> _THE PROBLEM_
Please print every line of the data below word for word, keeping the original line breaks.

> _AVAILABLE RECORDS_
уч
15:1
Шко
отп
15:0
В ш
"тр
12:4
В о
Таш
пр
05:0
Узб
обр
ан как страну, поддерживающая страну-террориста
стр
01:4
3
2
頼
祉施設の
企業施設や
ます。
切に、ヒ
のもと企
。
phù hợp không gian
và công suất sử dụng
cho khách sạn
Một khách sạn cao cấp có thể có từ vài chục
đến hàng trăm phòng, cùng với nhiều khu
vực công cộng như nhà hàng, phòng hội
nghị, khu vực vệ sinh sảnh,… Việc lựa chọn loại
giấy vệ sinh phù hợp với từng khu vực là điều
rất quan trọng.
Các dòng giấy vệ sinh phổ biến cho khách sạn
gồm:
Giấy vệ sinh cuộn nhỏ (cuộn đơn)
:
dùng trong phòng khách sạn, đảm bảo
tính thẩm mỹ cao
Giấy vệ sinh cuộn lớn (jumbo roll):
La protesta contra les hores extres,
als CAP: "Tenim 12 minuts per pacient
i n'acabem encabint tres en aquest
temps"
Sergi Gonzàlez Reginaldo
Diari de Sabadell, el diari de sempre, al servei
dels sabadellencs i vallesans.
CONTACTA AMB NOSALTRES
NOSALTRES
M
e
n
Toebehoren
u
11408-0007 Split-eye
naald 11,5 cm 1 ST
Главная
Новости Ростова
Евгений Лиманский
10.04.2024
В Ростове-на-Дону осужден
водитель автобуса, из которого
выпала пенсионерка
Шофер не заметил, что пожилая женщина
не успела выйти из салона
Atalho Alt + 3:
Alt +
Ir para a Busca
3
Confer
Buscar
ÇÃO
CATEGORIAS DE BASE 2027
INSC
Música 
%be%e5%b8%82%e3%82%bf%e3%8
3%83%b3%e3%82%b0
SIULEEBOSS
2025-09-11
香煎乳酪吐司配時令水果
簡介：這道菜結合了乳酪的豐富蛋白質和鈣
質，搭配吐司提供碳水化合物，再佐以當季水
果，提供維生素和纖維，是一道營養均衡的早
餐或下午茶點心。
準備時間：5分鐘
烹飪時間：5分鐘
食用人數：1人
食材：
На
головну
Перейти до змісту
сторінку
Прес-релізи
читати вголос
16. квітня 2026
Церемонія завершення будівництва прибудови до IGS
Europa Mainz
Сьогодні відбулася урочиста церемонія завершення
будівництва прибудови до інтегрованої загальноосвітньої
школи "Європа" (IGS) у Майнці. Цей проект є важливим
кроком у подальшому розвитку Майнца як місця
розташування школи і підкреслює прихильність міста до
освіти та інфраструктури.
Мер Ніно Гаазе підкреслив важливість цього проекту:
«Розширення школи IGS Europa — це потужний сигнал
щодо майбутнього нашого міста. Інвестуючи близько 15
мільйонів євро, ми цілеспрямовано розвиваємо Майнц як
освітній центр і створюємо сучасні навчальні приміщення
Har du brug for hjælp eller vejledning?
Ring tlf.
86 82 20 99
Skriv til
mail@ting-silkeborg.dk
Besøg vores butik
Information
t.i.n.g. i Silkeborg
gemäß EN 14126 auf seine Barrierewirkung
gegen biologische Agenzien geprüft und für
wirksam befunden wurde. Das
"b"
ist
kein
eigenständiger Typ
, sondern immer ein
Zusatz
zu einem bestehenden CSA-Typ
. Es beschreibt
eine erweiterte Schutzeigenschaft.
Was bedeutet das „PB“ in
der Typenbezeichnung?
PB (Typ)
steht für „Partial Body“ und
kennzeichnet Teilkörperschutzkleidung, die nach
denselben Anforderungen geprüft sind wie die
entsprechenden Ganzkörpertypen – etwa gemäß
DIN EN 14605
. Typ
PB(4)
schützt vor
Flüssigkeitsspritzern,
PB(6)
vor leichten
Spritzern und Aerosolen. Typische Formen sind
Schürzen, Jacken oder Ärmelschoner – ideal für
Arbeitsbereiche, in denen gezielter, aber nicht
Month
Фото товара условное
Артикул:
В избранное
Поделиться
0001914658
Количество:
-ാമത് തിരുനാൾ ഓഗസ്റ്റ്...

> _SOLUTION_
уч
15:1
Шко
отп
15:0
В ш
"тр
12:4
В о
Таш
пр
05:0
Узб
обр
ан как страну, поддерживающая страну-террориста
стр
01:4
3
2
頼
祉施設の
企業施設や
ます。
切に、ヒ
のもと企
。
phù hợp không gian
và công suất sử dụng
cho khách sạn
Một khách sạn cao cấp có thể có từ vài chục
đến hàng trăm phòng, cùng với nhiều khu
vực công cộng như nhà hàng, phòng hội
nghị, khu vực vệ sinh sảnh,… Việc lựa chọn loại
giấy vệ sinh phù hợp với từng khu vực là điều
rất quan trọng.
Các dòng giấy vệ sinh phổ biến cho khách sạn
gồm:
Giấy vệ sinh cuộn nhỏ (cuộn đơn)
:
dùng trong phòng khách sạn, đảm bảo
tính thẩm mỹ cao
Giấy vệ sinh cuộn lớn (jumbo roll):
La protesta contra les hores extres,
als CAP: "Tenim 12 minuts per pacient
i n'acabem encabint tres en aquest
temps"
Sergi Gonzàlez Reginaldo
Diari de Sabadell, el diari de sempre, al servei
dels sabadellencs i vallesans.
CONTACTA AMB NOSALTRES
NOSALTRES
M
e
n
Toebehoren
u
11408-0007 Split-eye
naald 11,5 cm 1 ST
Главная
Новости Ростова
Евгений Лиманский
10.04.2024
В Ростове-на-Дону осужден
водитель автобуса, из которого
выпала пенсионерка
Шофер не заметил, что пожилая женщина
не успела выйти из салона
Atalho Alt + 3:
Alt +
Ir para a Busca
3
Confer
Buscar
ÇÃO
CATEGORIAS DE BASE 2027
INSC
Música 
%be%e5%b8%82%e3%82%bf%e3%8
3%83%b3%e3%82%b0
SIULEEBOSS
2025-09-11
香煎乳酪吐司配時令水果
簡介：這道菜結合了乳酪的豐富蛋白質和鈣
質，搭配吐司提供碳水化合物，再佐以當季水
果，提供維生素和纖維，是一道營養均衡的早
餐或下午茶點心。
準備時間：5分鐘
烹飪時間：5分鐘
食用人數：1人
食材：
На
головну
Перейти до змісту
сторінку
Прес-релізи
читати вголос
16. квітня 2026
Церемонія завершення будівництва прибудови до IGS
Europa Mainz
Сьогодні відбулася урочиста церемонія завершення
будівництва прибудови до інтегрованої загальноосвітньої
школи "Європа" (IGS) у Майнці. Цей проект є важливим
кроком у подальшому розвитку Майнца як місця
розташування школи і підкреслює прихильність міста до
освіти та інфраструктури.
Мер Ніно Гаазе підкреслив важливість цього проекту:
«Розширення школи IGS Europa — це потужний сигнал
щодо майбутнього нашого міста. Інвестуючи близько 15
мільйонів євро, ми цілеспрямовано розвиваємо Майнц як
освітній центр і створюємо сучасні навчальні приміщення
Har du brug for hjælp eller vejledning?
Ring tlf.
86 82 20 99
Skriv til
mail@ting-silkeborg.dk
Besøg vores butik
Information
t.i.n.g. i Silkeborg
gemäß EN 14126 auf seine Barrierewirkung
gegen biologische Agenzien geprüft und für
wirksam befunden wurde. Das
"b"
ist
kein
eigenständiger Typ
, sondern immer ein
Zusatz
zu einem bestehenden CSA-Typ
. Es beschreibt
eine erweiterte Schutzeigenschaft.
Was bedeutet das „PB“ in
der Typenbezeichnung?
PB (Typ)
steht für „Partial Body“ und
kennzeichnet Teilkörperschutzkleidung, die nach
denselben Anforderungen geprüft sind wie die
entsprechenden Ganzkörpertypen – etwa gemäß
DIN EN 14605
. Typ
PB(4)
schützt vor
Flüssigkeitsspritzern,
PB(6)
vor leichten
Spritzern und Aerosolen. Typische Formen sind
Schürzen, Jacken oder Ärmelschoner – ideal für
Arbeitsbereiche, in denen gezielter, aber nicht
Month
Фото товара условное
Артикул:
В избранное
Поделиться
0001914658
Количество:
-ാമത് തിരുനാൾ ഓഗസ്റ്റ്...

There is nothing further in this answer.